Wednesday, September 5, 2012

The 50th Anniversary of A Clockwork Orange

Anthony Burgess
Novelist Martin Amis marks the fiftieth anniversary of the publication of A Clockwork Orange in this week’s New York Times Book Review. I enjoyed reading the Amis article because Anthony Burgess is one of my own favorite authors. I actually liked the Enderby series best, but I agree that A Clockwork Orange is a wonderful work.  I have to disagree with both Amis and Burgess, though, on a distinction at the end of the article. Referring to Burgess’s writing on James Joyce, Amis notes:
Burgess made a provocative distinction between what he calls the “A” novelist and the “B” novelist: the A novelist is interested in plot, character and psychological insight, whereas the B novelist is interested, above all, in the play of words. The most famous B novel is “Finnegans Wake,” which Nabokov aptly described as “a cold pudding of a book, a persistent snore in the next room.” The B novel, as a genre, is now utterly defunct; and “A Clockwork Orange” may be its only long-term survivor. It is a book that can still be read with steady pleasure, continuous amusement and — at times — incredulous admiration. Anthony Burgess, then, is not “a minor B novelist,” as he described himself; he is the only B novelist. I think he would have settled for that.
I’m not going to defend Joyce here. I find Finnegans Wake interesting, but it is clearly not everyone’s idea of a good read on the beach (or even in the library). But even if we agree to reject Joyce’s final work, I don’t think we can say that A Clockwork Orange is the only successful survivor of a type of novel concerned with language.  I believe J.P. Donleavy, best known for The Ginger Man, still has plenty of fans, and verbal acrobatics are essential to Donleavy’s fiction.  More importantly, though, I think that Burgess set up an artificial and unsustainable distinction as a way of making a point.

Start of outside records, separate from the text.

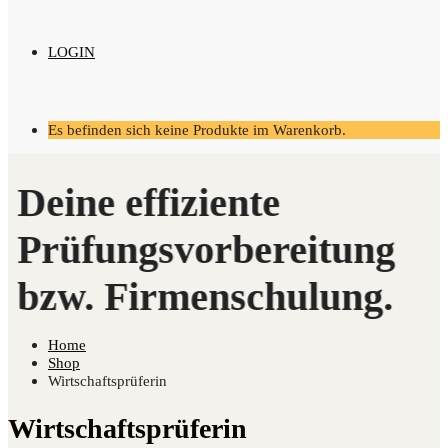
LOGIN
Es befinden sich keine Produkte im Warenkorb.
Home
Shop
Wirtschaftsprüferin
Wirtschaftsprüferin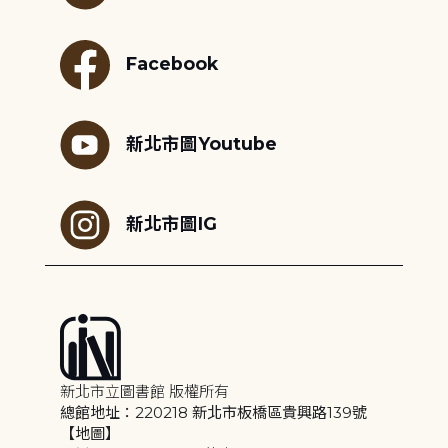
Facebook
新北市圖Youtube
新北市圖IG
新北市立圖書館 版權所有
總館地址：220218 新北市板橋區貴興路139號
【地圖】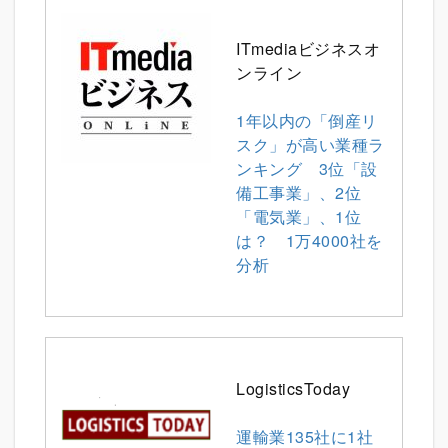
ITmediaビジネスオ
ンライン
1年以内の「倒産リ
スク」が高い業種ラ
ンキング 3位「設
備工事業」、2位
「電気業」、1位
は？ 1万4000社を
分析
LogisticsToday
運輸業135社に1社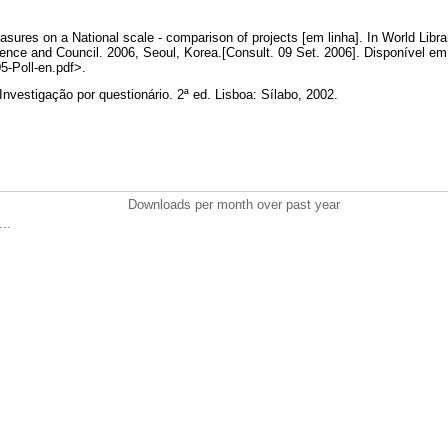
asures on a National scale - comparison of projects [em linha]. In World Libr
ence and Council. 2006, Seoul, Korea.[Consult. 09 Set. 2006]. Disponível e
105-Poll-en.pdf>.
Investigação por questionário. 2ª ed. Lisboa: Sílabo, 2002.
Downloads per month over past year
..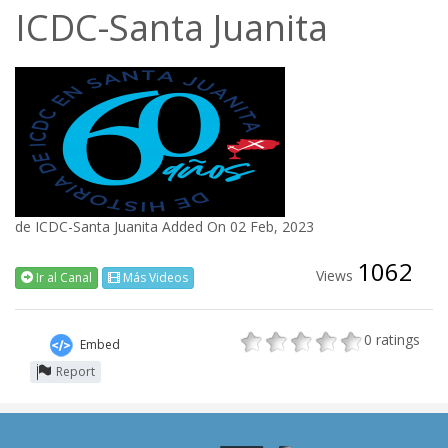
ICDC-Santa Juanita
de
ICDC-Santa Juanita
Added On 02 Feb, 2023
1062
Views
Ir al Canal
Más Videos
0
ratings
Embed
Report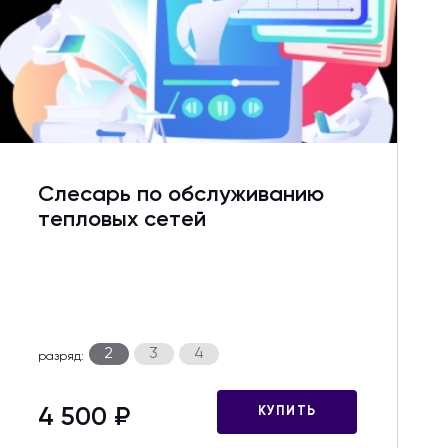
Слесарь по обслуживанию
тепловых сетей
2
3
4
разряд:
4 500 ₽
КУПИТЬ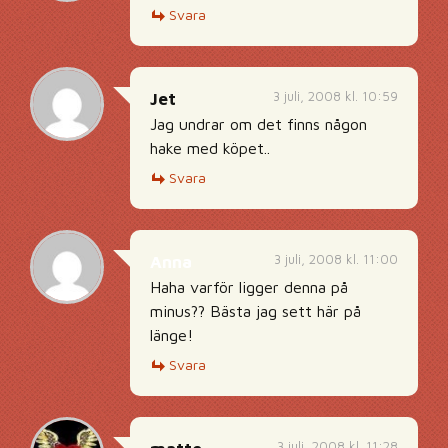
Svara
3 juli, 2008 kl. 10:59
Jet
Jag undrar om det finns någon
hake med köpet..
Svara
3 juli, 2008 kl. 11:00
Anna
Haha varför ligger denna på
minus?? Bästa jag sett här på
länge!
Svara
3 juli, 2008 kl. 11:28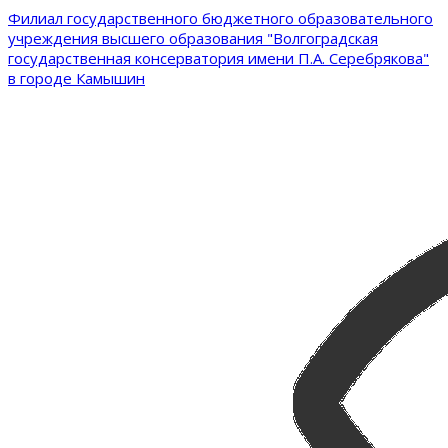
Филиал государственного бюджетного образовательного
учреждения высшего образования "Волгоградская
государственная консерватория имени П.А. Серебрякова"
в городе Камышин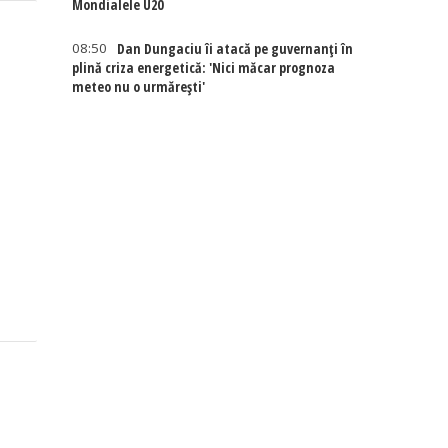
Mondialele U20
08:50
Dan Dungaciu îi atacă pe guvernanți în
plină criza energetică: 'Nici măcar prognoza
meteo nu o urmărești'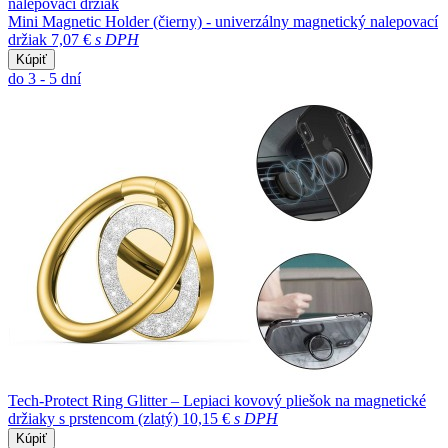
Mini Magnetic Holder (čierny) - univerzálny magnetický nalepovací
držiak
7,07 €
s DPH
Kúpiť
do 3 - 5 dní
Tech-Protect Ring Glitter – Lepiaci kovový pliešok na magnetické
držiaky s prstencom (zlatý)
10,15 €
s DPH
Kúpiť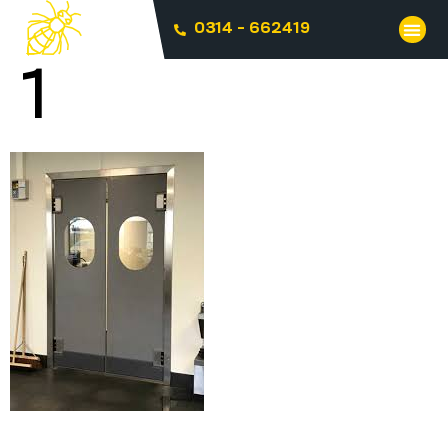
0314 - 662419
1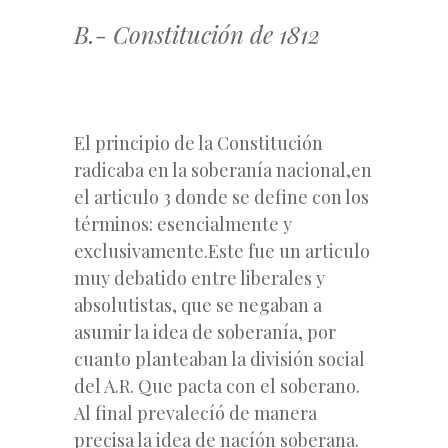
B.- Constitución de 1812
El principio de la Constitución
radicaba en la soberanía nacional,en
el articulo 3 donde se define con los
términos: esencialmente y
exclusivamente.Este fue un articulo
muy debatido entre liberales y
absolutistas, que se negaban a
asumir la idea de soberanía, por
cuanto planteaban la división social
del A.R. Que pacta con el soberano.
Al final prevalecíó de manera
precisa la idea de nacíón soberana.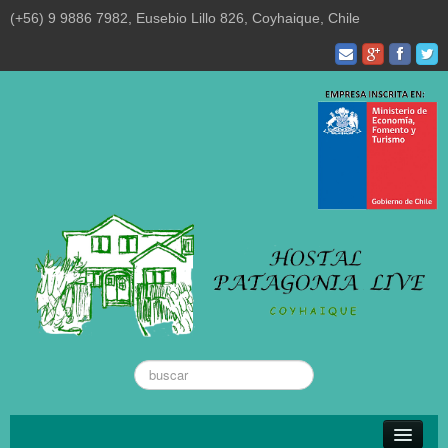
(+56) 9 9886 7982, Eusebio Lillo 826, Coyhaique, Chile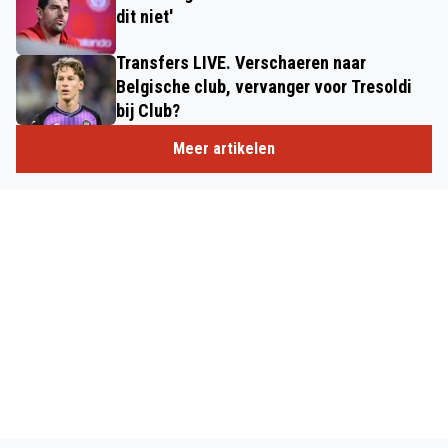
dit niet'
Transfers LIVE. Verschaeren naar
Belgische club, vervanger voor Tresoldi
bij Club?
Meer artikelen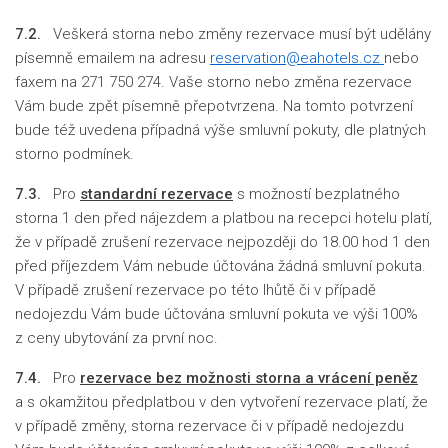
7.2.
Veškerá storna nebo změny rezervace musí být udělány
písemně emailem na adresu
reservation@eahotels.cz
nebo
faxem na 271 750 274. Vaše storno nebo změna rezervace
Vám bude zpět písemně přepotvrzena. Na tomto potvrzení
bude též uvedena případná výše smluvní pokuty, dle platných
storno podmínek.
7.3.
Pro
standardní rezervace
s možností bezplatného
storna 1 den před nájezdem a platbou na recepci hotelu platí,
že v případě zrušení rezervace nejpozději do 18.00 hod 1 den
před příjezdem Vám nebude účtována žádná smluvní pokuta.
V případě zrušení rezervace po této lhůtě či v případě
nedojezdu Vám bude účtována smluvní pokuta ve výši 100%
z ceny ubytování za první noc.
7.4.
Pro
rezervace bez možnosti storna a vrácení peněz
a s okamžitou předplatbou v den vytvoření rezervace platí, že
v případě změny, storna rezervace či v případě nedojezdu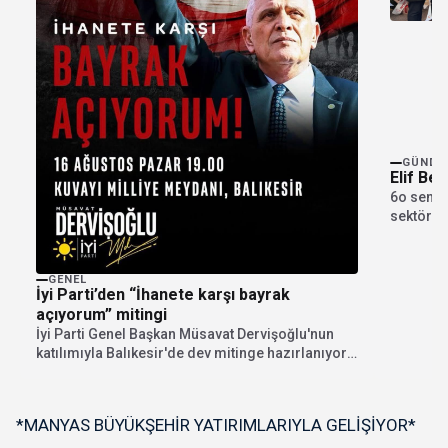
GÜNDE
Elif Be
6o sened
sektöründ
Şubesini
GENEL
İyi Parti’den “İhanete karşı bayrak
açıyorum” mitingi
İyi Parti Genel Başkan Müsavat Dervişoğlu'nun
katılımıyla Balıkesir'de dev mitinge hazırlanıyor.
"İhanete karşı bayrak...
*MANYAS BÜYÜKŞEHİR YATIRIMLARIYLA GELİŞİYOR*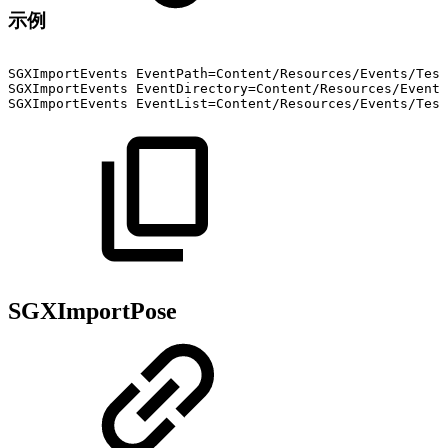
示例
SGXImportEvents
EventPath=Content/Resources/Events/Test
SGXImportEvents
EventDirectory=Content/Resources/Events
SGXImportEvents
EventList=Content/Resources/Events/Test
SGXImportPose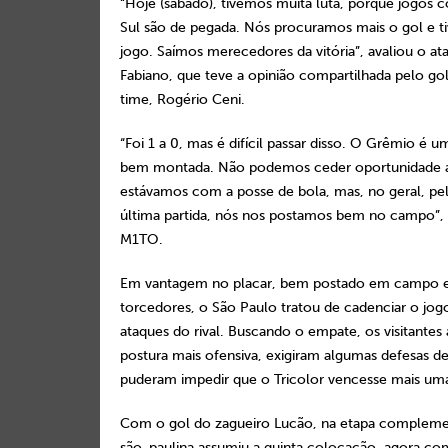
“Hoje (sábado), tivemos muita luta, porque jogos c
Sul são de pegada. Nós procuramos mais o gol e 
jogo. Saímos merecedores da vitória”, avaliou o at
Fabiano, que teve a opinião compartilhada pelo gol
time, Rogério Ceni.
“Foi 1 a 0, mas é difícil passar disso. O Grêmio é 
bem montada. Não podemos ceder oportunidade a
estávamos com a posse de bola, mas, no geral, pel
última partida, nós nos postamos bem no campo”,
M1TO.
Em vantagem no placar, bem postado em campo e
torcedores, o São Paulo tratou de cadenciar o jogo
ataques do rival. Buscando o empate, os visitante
postura mais ofensiva, exigiram algumas defesas d
puderam impedir que o Tricolor vencesse mais u
Com o gol do zagueiro Lucão, na etapa complemen
são-paulina assumiu a quinta colocação, agora c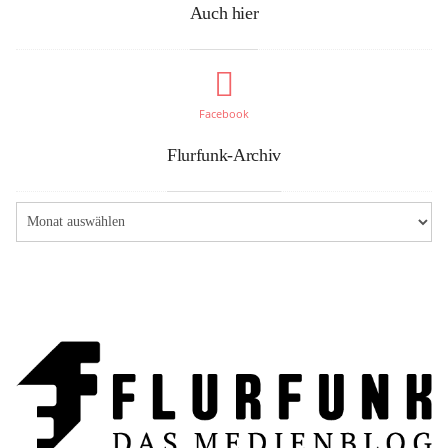
Auch hier
Facebook
Flurfunk-Archiv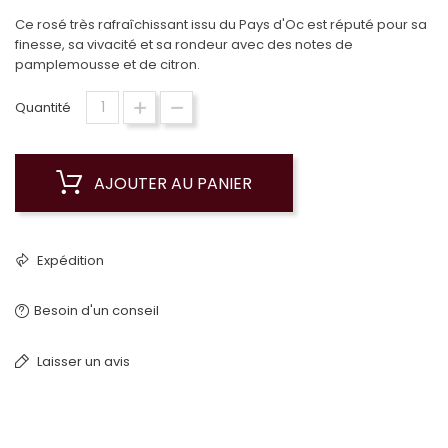
Ce rosé très rafraîchissant issu du Pays d'Oc est réputé pour sa
finesse, sa vivacité et sa rondeur avec des notes de
pamplemousse et de citron.
Quantité
AJOUTER AU PANIER
Expédition
Besoin d'un conseil
Laisser un avis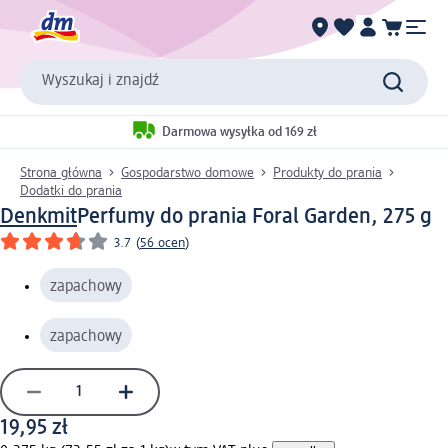
Wyszukaj i znajdź
Darmowa wysyłka od 169 zł
Strona główna
Gospodarstwo domowe
Produkty do prania
Dodatki do prania
Denkmit
Perfumy do prania Foral Garden, 275 g
3.7
(
56 ocen
)
zapachowy
zapachowy
19,95 zł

A Clockwork Orange itself refutes the neat categorization. It works so well as a novel because the sub-cultural idiom Burgess created for his juvenile delinquent protagonist out of Russian, Romany, and bits of London slang supports the novel’s presentation of “plot, character, and psychological insight.” The words create the strange mind of Alex and show us the unfolding of events. Burgess was an “A” novelist and a “B” novelist at the same time.
He was also, I think, a “C” novelist.  In addition to a plot-character dimension and a linguistic dimension, works of fiction also have a dimension of ideas. The British novelist David Lodge, for example, uses fiction as a means of exploring ideas. His Therapy is a fictional application of the ideas of Soren Kierkegaard. Contemporary ideas of consciousness provide the premise for Lodge’s Thinks.  The greatest novelist of ideas may have been Fyodor Dostoevsky. The Russian writer’s biographer, Joseph Frank, described Dostoevsky’s novels as thought experiments, in which the author attempted to consider how ideas about politics, morality, and religion play out in the world of action. Whatever one’s opinion of Finnegans Wake, it concerns ideas as much as words, since its fundamental theme (and maybe its “plot”) is the cyclical form of events in human experience, a perspective derived from the Italian political philosopher and historian Giambattista Vico.
If a “C” novelist is one interested in ideas, then this designation clearly fits Burgess, in A Clockwork Orange and all of his other works. As Amis mentions, Burgess was an Augustinian Catholic.  The problems of evil and of free will at the core of his work are theological issues and Burgess was a deeply theological writer.  Linguistic brilliance is only one of the reasons A Clockwork Orange survives and probably not the most important reason. It is also a profound meditation on how a therapeutic society of rehabilitation that denies evil and denies will threatens the fundamental character of humanity.